BATUMI, Georgia (Reuters) - A U.S. Coast Guard ship carrying aid for victims of Georgia's brief war with Russia arrived on the country's Black Sea coast on Wednesday, but backed down from docking in a Russian-patrolled port.

Russia

The decision avoided any direct confrontation between U.S. and Russian military in Georgia, a U.S. ally whose drive for NATO membership had antagonized Moscow even before Tbilisi's failed drive to retake a pro-Moscow rebel region this month.

The cutter Dallas docked in Batumi instead of Poti, a port 80 km (50 miles) to the north where Russian troops have been manning checkpoints since pushing into Georgia proper this month after a war over the breakaway province of South Ossetia.

Russia, which on Tuesday recognized the independence of South Ossetia and a second Georgian rebel region, Abkhazia, has defied Western pressure to remove its forces from Georgia.
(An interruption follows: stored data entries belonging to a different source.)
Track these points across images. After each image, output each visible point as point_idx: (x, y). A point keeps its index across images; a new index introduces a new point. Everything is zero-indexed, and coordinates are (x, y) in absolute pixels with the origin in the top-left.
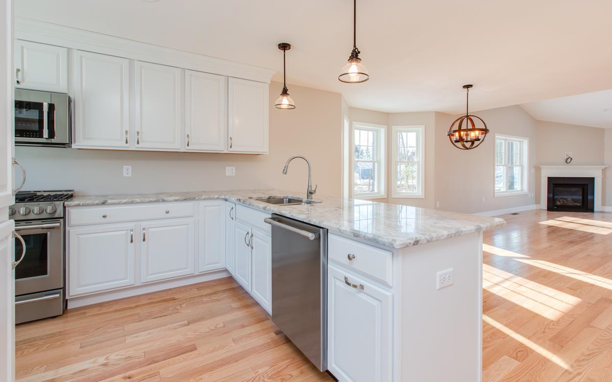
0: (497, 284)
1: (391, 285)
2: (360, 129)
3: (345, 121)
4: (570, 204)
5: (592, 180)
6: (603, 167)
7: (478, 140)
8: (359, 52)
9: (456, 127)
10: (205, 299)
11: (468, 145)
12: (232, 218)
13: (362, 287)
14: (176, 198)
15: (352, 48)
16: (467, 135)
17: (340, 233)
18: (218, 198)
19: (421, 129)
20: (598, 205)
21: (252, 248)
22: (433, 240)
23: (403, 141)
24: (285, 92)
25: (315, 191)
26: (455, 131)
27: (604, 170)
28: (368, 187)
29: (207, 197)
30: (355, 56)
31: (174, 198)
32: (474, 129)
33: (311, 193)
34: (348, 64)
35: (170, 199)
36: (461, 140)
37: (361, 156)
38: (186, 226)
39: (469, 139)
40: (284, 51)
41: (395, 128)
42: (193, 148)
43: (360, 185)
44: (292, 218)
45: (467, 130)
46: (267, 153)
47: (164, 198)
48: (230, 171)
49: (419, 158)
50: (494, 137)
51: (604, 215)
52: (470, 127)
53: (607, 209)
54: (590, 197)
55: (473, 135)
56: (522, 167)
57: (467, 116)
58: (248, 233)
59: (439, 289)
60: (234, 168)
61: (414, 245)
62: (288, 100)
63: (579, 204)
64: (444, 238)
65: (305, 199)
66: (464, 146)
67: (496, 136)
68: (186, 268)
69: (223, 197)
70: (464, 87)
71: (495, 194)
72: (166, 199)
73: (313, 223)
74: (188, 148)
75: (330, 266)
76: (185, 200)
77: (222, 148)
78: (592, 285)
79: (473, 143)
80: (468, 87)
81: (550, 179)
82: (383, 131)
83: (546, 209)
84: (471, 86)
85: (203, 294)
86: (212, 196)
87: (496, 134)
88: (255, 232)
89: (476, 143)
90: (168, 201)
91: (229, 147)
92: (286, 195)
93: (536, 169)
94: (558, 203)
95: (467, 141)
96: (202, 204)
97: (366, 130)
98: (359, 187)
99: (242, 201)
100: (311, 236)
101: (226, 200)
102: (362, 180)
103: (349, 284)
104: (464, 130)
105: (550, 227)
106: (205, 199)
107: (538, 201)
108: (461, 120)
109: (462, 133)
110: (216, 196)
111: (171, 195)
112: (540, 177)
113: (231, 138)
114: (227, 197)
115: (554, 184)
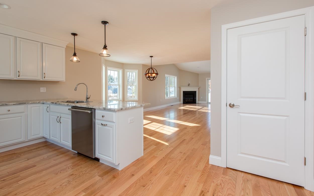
0: (158, 128)
1: (115, 122)
2: (111, 70)
3: (103, 66)
4: (190, 101)
5: (195, 92)
6: (198, 87)
7: (155, 77)
8: (107, 46)
9: (147, 72)
10: (34, 151)
11: (152, 79)
12: (48, 112)
13: (107, 125)
14: (14, 104)
15: (104, 44)
16: (151, 75)
17: (100, 109)
18: (38, 103)
19: (137, 71)
20: (197, 101)
21: (61, 123)
22: (127, 108)
23: (133, 75)
24: (75, 55)
25: (90, 97)
26: (147, 74)
27: (199, 88)
28: (117, 97)
29: (32, 102)
30: (105, 47)
31: (13, 103)
32: (154, 73)
33: (88, 99)
34: (103, 50)
35: (10, 104)
36: (149, 77)
37: (113, 82)
38: (20, 117)
39: (152, 77)
40: (74, 37)
41: (126, 70)
42: (21, 78)
43: (113, 96)
44: (81, 107)
45: (151, 73)
46: (65, 81)
47: (7, 104)
48: (43, 90)
49: (136, 83)
50: (165, 75)
51: (199, 104)
52: (152, 72)
53: (200, 102)
54: (195, 98)
55: (154, 75)
56: (175, 87)
57: (151, 68)
58: (58, 117)
59: (130, 123)
60: (45, 88)
61: (121, 110)
62: (77, 58)
63: (192, 101)
64: (130, 108)
65: (85, 101)
66: (150, 79)
67: (166, 75)
68: (21, 138)
69: (42, 102)
70: (150, 57)
71: (165, 98)
72: (8, 104)
73: (90, 108)
74: (19, 78)
75: (96, 121)
76: (19, 104)
77: (39, 78)
78: (184, 125)
79: (153, 78)
80: (151, 57)
81: (184, 92)
82: (121, 71)
83: (182, 103)
84: (152, 57)
85: (32, 149)
86: (35, 102)
87: (165, 74)
88: (62, 115)
89: (155, 78)
90: (9, 105)
91: (43, 78)
92: (75, 100)
93: (179, 88)
94: (186, 101)
95: (151, 78)
96: (30, 106)
97: (113, 71)
98: (112, 98)
99: (54, 103)
100: (89, 112)
101: (43, 103)
102: (114, 94)
103: (102, 125)
104: (150, 73)
105: (184, 110)
106: (31, 103)
107: (180, 101)
108: (149, 69)
109: (149, 74)
110: (38, 102)
111: (11, 102)
112: (181, 91)
113: (44, 73)
114: (44, 102)
115: (185, 94)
Moscow has said its troops will continue to patrol Poti, a small oil shipment and dry grain port outside a "buffer zone" where Russia plans to post peacekeepers indefinitely.
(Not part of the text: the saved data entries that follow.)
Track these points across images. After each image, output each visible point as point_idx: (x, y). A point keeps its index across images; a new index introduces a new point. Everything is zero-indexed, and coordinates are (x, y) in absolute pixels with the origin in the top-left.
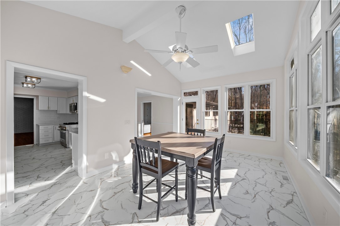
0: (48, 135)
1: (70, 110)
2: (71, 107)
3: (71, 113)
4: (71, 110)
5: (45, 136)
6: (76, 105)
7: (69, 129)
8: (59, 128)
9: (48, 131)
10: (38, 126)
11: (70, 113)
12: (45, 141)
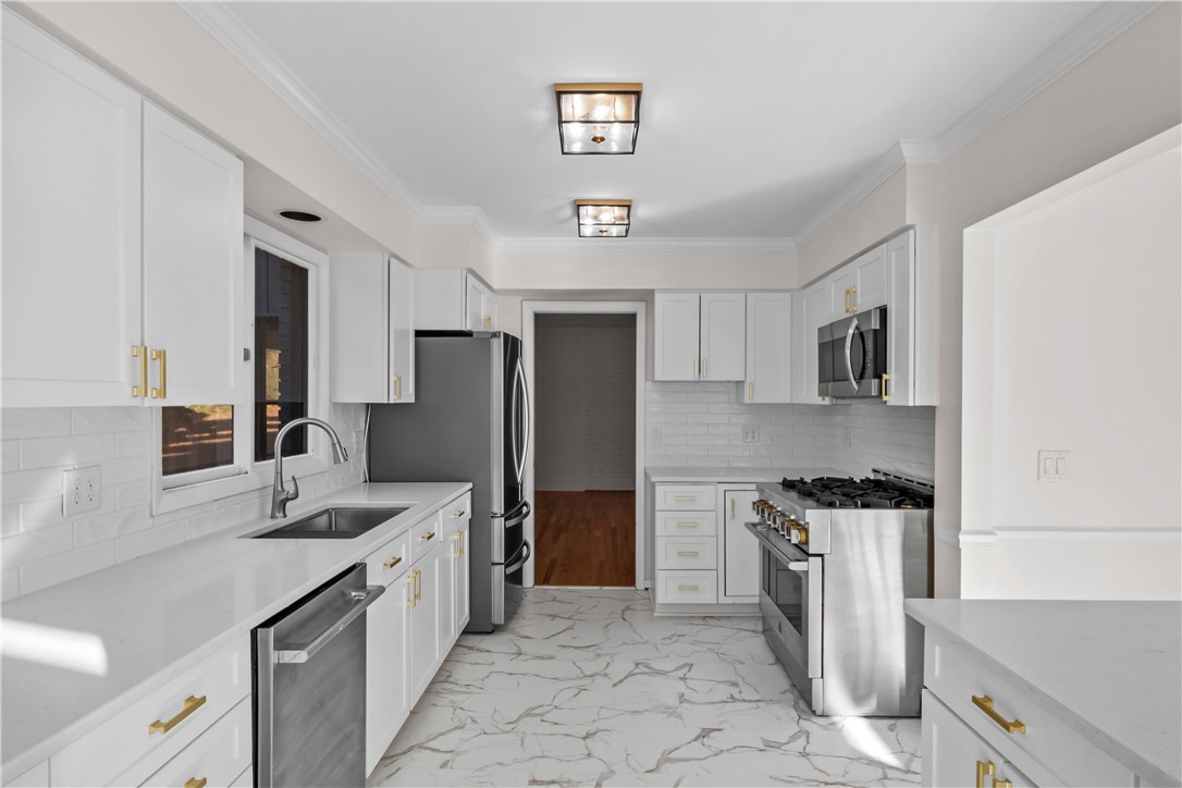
0: (696, 554)
1: (822, 380)
2: (829, 347)
3: (827, 401)
4: (830, 374)
5: (681, 554)
6: (875, 324)
7: (826, 550)
8: (756, 519)
9: (695, 526)
10: (651, 488)
11: (819, 401)
12: (682, 588)
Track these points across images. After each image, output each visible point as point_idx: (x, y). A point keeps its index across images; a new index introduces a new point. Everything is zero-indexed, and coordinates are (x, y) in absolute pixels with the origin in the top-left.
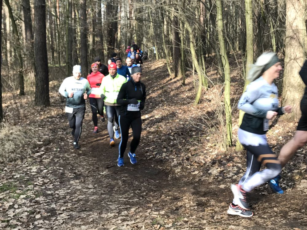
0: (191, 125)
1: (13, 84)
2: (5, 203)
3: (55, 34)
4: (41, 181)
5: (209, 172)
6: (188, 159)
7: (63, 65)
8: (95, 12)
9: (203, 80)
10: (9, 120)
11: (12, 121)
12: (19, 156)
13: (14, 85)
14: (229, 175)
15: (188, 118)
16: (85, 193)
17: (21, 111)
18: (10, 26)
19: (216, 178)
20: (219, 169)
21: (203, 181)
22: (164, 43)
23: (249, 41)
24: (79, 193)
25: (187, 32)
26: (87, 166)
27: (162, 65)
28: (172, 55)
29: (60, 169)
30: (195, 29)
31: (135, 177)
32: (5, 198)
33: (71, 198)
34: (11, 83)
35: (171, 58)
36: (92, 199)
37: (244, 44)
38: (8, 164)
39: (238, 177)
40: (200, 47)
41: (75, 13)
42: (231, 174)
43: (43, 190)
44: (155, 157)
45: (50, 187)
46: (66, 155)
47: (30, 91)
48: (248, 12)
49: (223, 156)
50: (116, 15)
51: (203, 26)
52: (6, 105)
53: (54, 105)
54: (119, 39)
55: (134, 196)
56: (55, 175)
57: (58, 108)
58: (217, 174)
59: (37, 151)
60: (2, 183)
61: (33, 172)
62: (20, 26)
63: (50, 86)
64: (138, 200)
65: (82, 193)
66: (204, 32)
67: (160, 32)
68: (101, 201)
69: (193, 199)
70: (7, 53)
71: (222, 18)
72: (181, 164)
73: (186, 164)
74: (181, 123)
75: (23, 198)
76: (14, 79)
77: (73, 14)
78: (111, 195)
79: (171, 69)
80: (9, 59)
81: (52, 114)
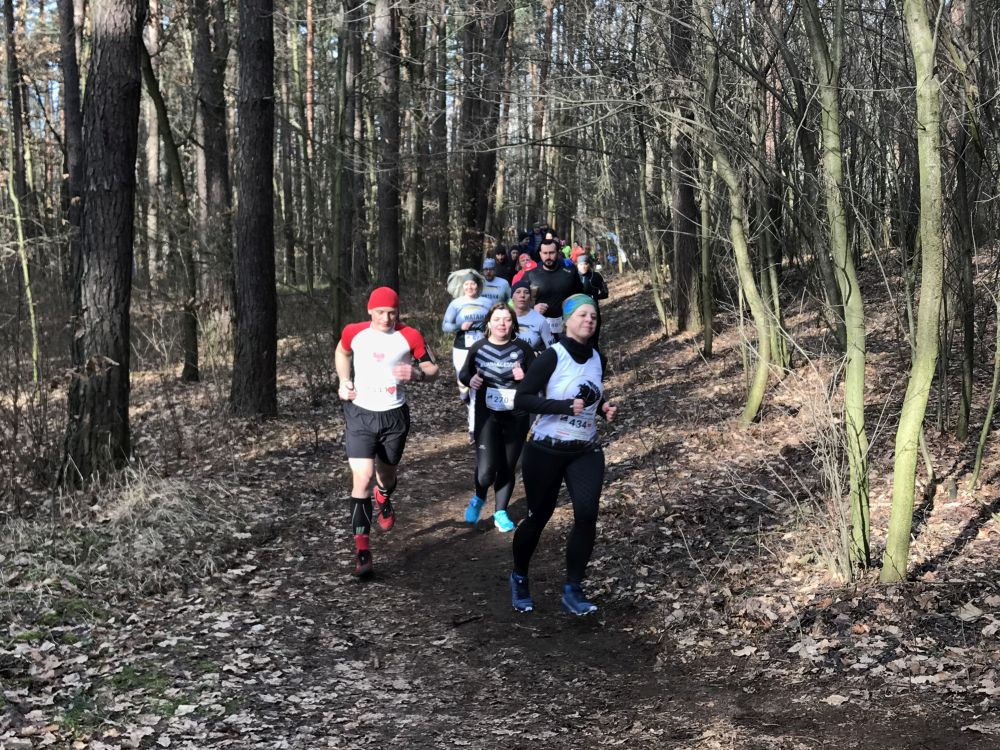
0: (730, 492)
1: (163, 346)
2: (130, 727)
3: (299, 189)
4: (244, 660)
5: (791, 650)
6: (720, 605)
7: (319, 285)
8: (427, 119)
9: (773, 343)
10: (146, 460)
11: (158, 464)
12: (177, 576)
13: (167, 347)
14: (858, 661)
15: (719, 468)
16: (382, 706)
17: (188, 431)
18: (159, 162)
19: (814, 673)
20: (825, 643)
21: (770, 680)
22: (645, 221)
23: (929, 222)
24: (363, 706)
25: (722, 186)
26: (388, 614)
27: (635, 291)
28: (670, 260)
29: (306, 624)
30: (747, 175)
31: (544, 658)
32: (131, 712)
33: (339, 720)
34: (158, 340)
35: (666, 268)
36: (405, 725)
37: (910, 227)
38: (140, 602)
39: (888, 670)
40: (764, 234)
41: (363, 123)
42: (865, 659)
43: (250, 691)
44: (613, 593)
45: (271, 682)
46: (324, 577)
47: (216, 367)
48: (927, 127)
49: (838, 600)
50: (493, 130)
51: (774, 166)
52: (139, 410)
53: (290, 413)
54: (499, 204)
55: (541, 722)
56: (290, 643)
57: (302, 425)
58: (817, 660)
59: (232, 560)
60: (122, 664)
61: (220, 630)
62: (191, 161)
63: (279, 353)
64: (554, 734)
65: (373, 704)
66: (778, 186)
67: (632, 186)
68: (435, 735)
69: (738, 740)
70: (147, 248)
71: (837, 145)
72: (698, 622)
73: (713, 619)
74: (698, 482)
75: (188, 715)
76: (166, 329)
77: (357, 126)
78: (465, 717)
79: (666, 303)
80: (152, 265)
81: (284, 444)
The U.S. embassy in Tbilisi originally said the Dallas would be joined in Poti by a U.S. warship, the USS McFaul, which docked in Batumi on Sunday. But the embassy said late on Tuesday that the plan had changed.

"This decision was taken at the highest level of the Pentagon," a U.S. embassy spokeswoman told Reuters.

A U.S. Navy official said the U.S. guided-missile destroyer McFaul had left the Black Sea port of Batumi and was "outside of Georgian territorial waters."

"The McFaul is conducting operations in the Black Sea," the official said. He declined to elaborate.

A third vessel, the Navy command ship USS Mount Whitney, has also been loaded with aid supplies and has left its home port in Italy, said U.S. Navy Lt. Commander Tamsen Reese.

WATCHING NATO

Russian President Dmitry Medvedev has accused Washington of delivering weapons to Georgia by sea, but made clear Russian ships would not obstruct the operation.

"What the Americans call humanitarian cargoes -- of course, they are bringing in weapons," he told the BBC in an interview on Tuesday, adding: "We're not trying to prevent it."

A White House spokesman rejected Medvedev's accusations of U.S. ships bringing in weapons as "ridiculous".

Nevertheless, the Russian military said on Wednesday it was monitoring the increasing number of NATO warships operating in the Black Sea.

"Given the build-up of NATO forces in the Black Sea area, the (Russian Black Sea) fleet has also begun taking measures to monitor their activity," Anatoly Nogovitsyn, deputy chief of the Russian military's General Staff, told a news briefing.